Home life involves a lot of talk and verbal jousting. Parents tend to reason with their children, not give them orders. They present "choices" and then subtly influence the decisions their kids make. Kids feel free to pass judgment on adults, express themselves and even tell their siblings they hate them when they're angry.
The pace is exhausting. Fights about homework can be titanic. But children raised in this way know how to navigate the world of organized institutions. They know how to talk casually with adults, how to use words to shape how people view them, how to perform before audiences and look people in the eye to make a good first impression.
Working-class child-rearing is different, Lareau writes. In these homes, there tends to be a much starker boundary between the adult world and the children's world. Parents think that the cares of adulthood will come soon enough and that children should be left alone to organize their own playtime. When a girl asks her mother to help her build a dollhouse out of boxes, the mother says no, "casually and without guilt," because playtime is deemed to be inconsequential — a child's sphere, not an adult's.
Lareau says working-class children seem more relaxed and vibrant, and have more intimate contact with their extended families. "Whining, which was pervasive in middle-class homes, was rare in working-class and poor ones," she writes.

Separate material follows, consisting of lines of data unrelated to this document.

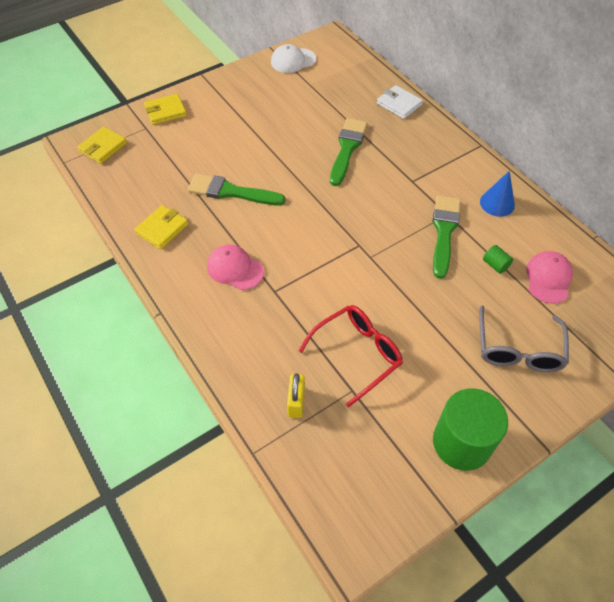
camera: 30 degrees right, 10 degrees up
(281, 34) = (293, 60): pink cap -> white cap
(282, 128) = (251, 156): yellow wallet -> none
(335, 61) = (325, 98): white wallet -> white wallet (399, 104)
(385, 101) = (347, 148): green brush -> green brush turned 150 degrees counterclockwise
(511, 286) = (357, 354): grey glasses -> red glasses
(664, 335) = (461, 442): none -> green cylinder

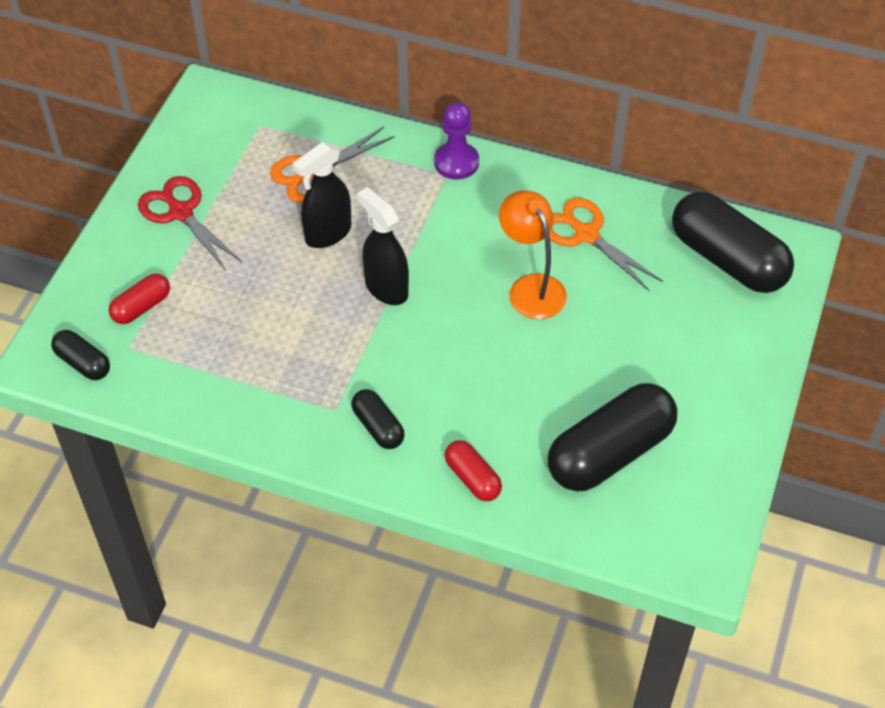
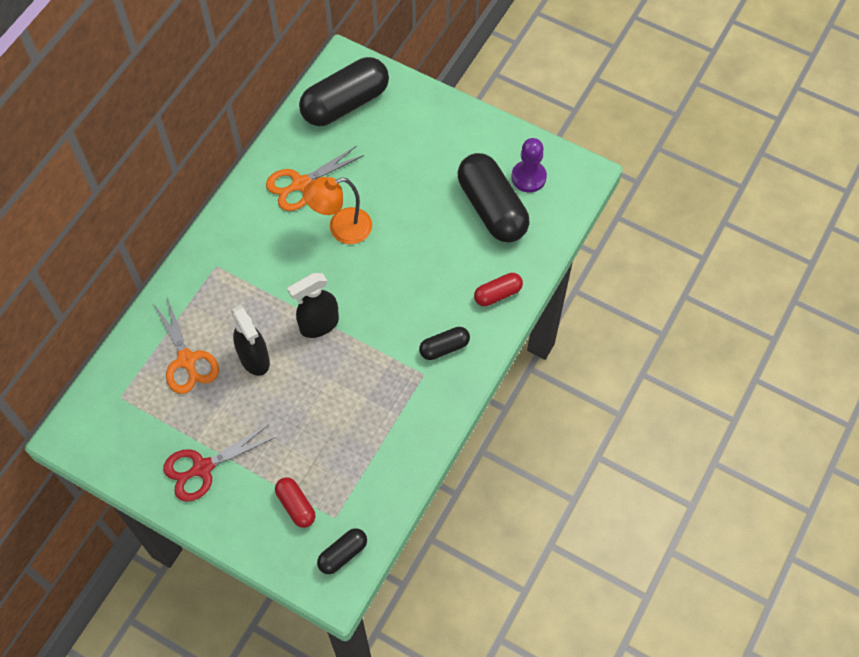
camera: 80 degrees left, 10 degrees up
(456, 162) = (205, 257): purple pawn -> purple pawn (528, 177)

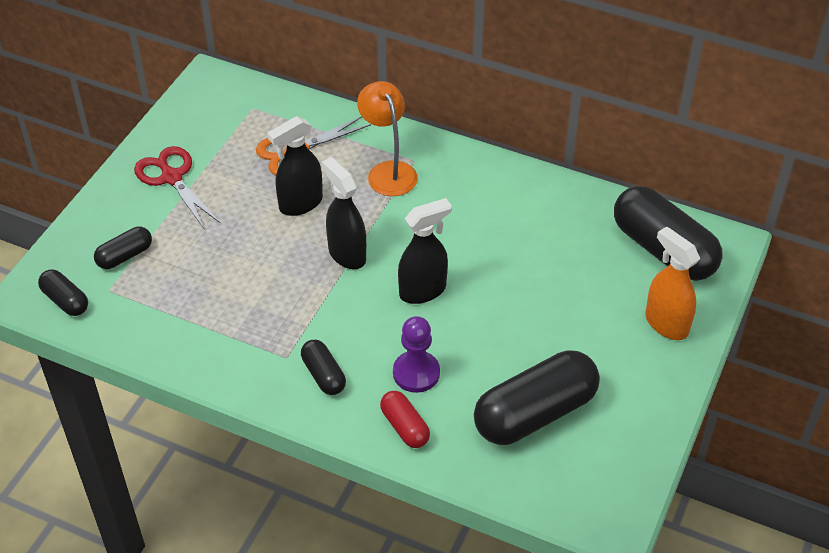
camera: 85 degrees right, 15 degrees down
(296, 505) = (125, 256): red capsule -> black capsule
(300, 184) = (535, 219): orange scissors -> none
(341, 228) = (479, 262): orange lamp -> orange lamp (388, 171)
(366, 271) = (423, 291): none -> black spray bottle
(418, 114) = (666, 323): none -> orange spray bottle
(528, 177) = (593, 453): purple pawn -> purple pawn (416, 373)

But these children were not as well prepared for the world of organizations and adulthood. There was much less talk in the working-class homes. Parents were more likely to issue brusque orders, not give explanations. Children, like their parents, were easily intimidated by and pushed around by verbally dexterous teachers and doctors. Middle-class kids felt entitled to individual treatment when entering the wider world, but working-class kids felt constrained and tongue-tied.

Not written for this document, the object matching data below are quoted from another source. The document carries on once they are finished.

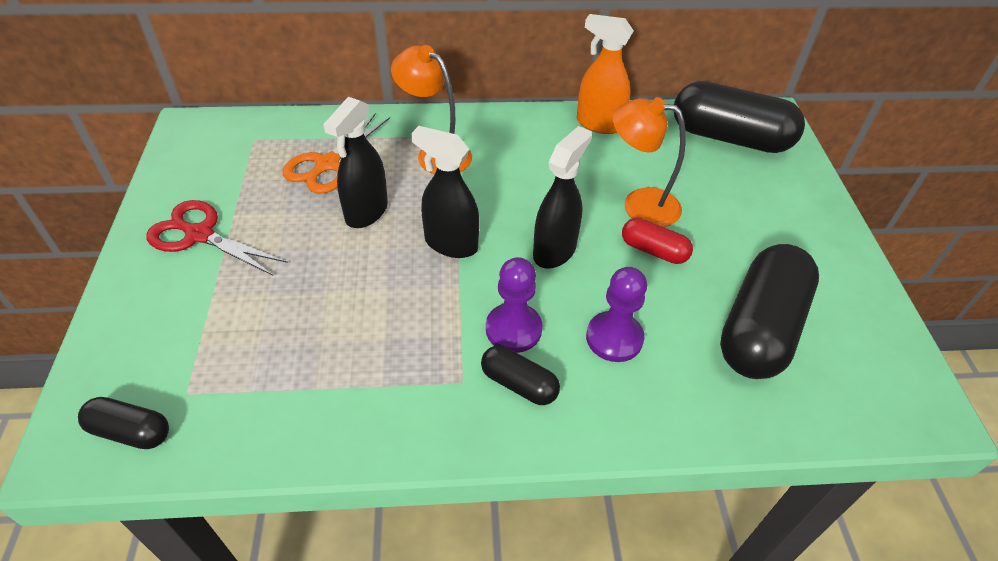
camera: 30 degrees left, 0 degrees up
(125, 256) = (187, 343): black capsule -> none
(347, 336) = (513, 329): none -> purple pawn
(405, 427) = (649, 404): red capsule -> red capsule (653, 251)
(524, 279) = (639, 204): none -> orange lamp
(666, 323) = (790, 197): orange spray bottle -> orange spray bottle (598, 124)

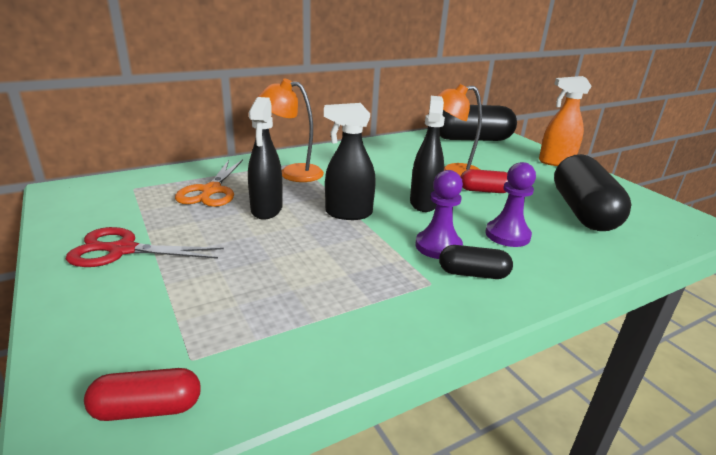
camera: 25 degrees left, 20 degrees down
(130, 431) = (147, 408): black capsule -> red capsule
(598, 124) = (390, 144): orange spray bottle -> orange spray bottle (555, 162)

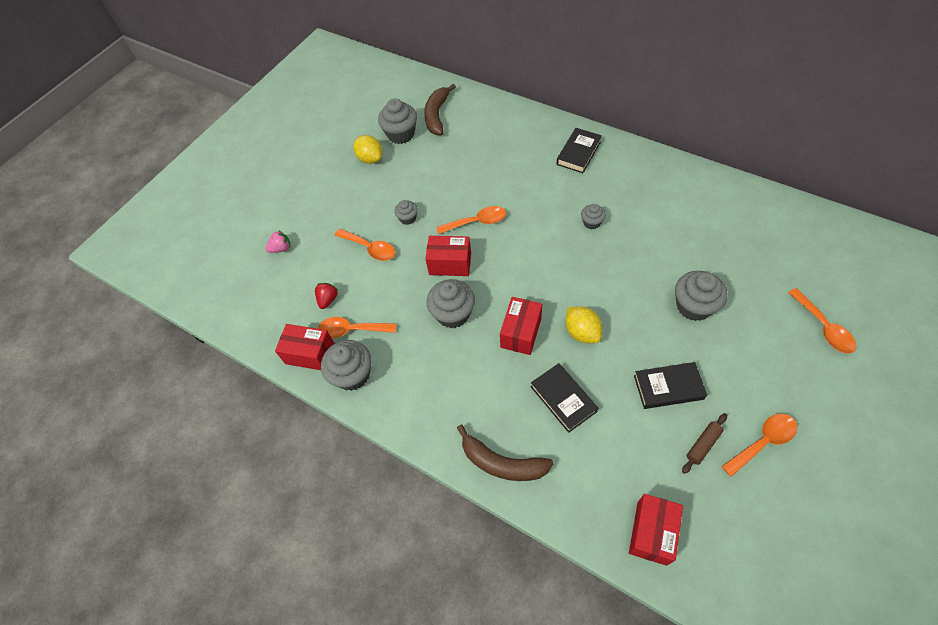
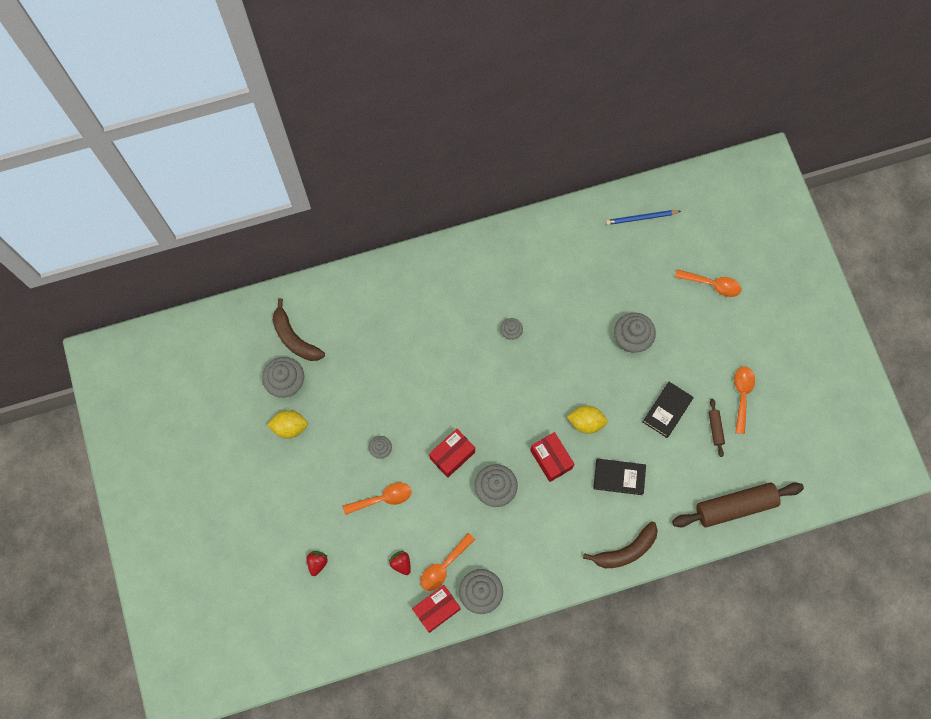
camera: 55 degrees left, 15 degrees up
(281, 248) = (317, 563): pink strawberry -> red strawberry
(476, 222) = (433, 405): orange spoon -> none
(578, 153) = (442, 278): black book -> none
(651, 533) = (735, 506): red box -> brown rolling pin
(798, 230) = (641, 218): none -> blue pencil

The children Lareau describes in her book were playful 10-year-olds. Now they're in their early 20's, and their destinies are as you'd have predicted. The perhaps overprogrammed middle-class kids got into good colleges and are heading for careers as doctors and other professionals. The working-class kids are not doing well. The little girl who built dollhouses had a severe drug problem from ages 12 to 17. She had a child outside wedlock, a baby she gave away because she was afraid she would hurt the child. She now cleans houses with her mother.
Lareau told me that when she was doing the book, the working-class kids seemed younger; they got more excited by things like going out for pizza. Now the working-class kids seem older; they've seen and suffered more.
But the point is that the working-class parents were not bad parents. In a perhaps more old-fashioned manner, they were attentive. They taught right from wrong. In some ways they raised their kids in a healthier atmosphere. (When presented with the schedules of the more affluent families, they thought such a life would just make kids sad.)
But they did not prepare their kids for a world in which verbal skills and the ability to thrive in organizations are so important. To help the worse-off parents, we should raise the earned-income tax credit to lessen their economic stress. But the core issue is that today's rich don't exploit the poor; they just outcompete them.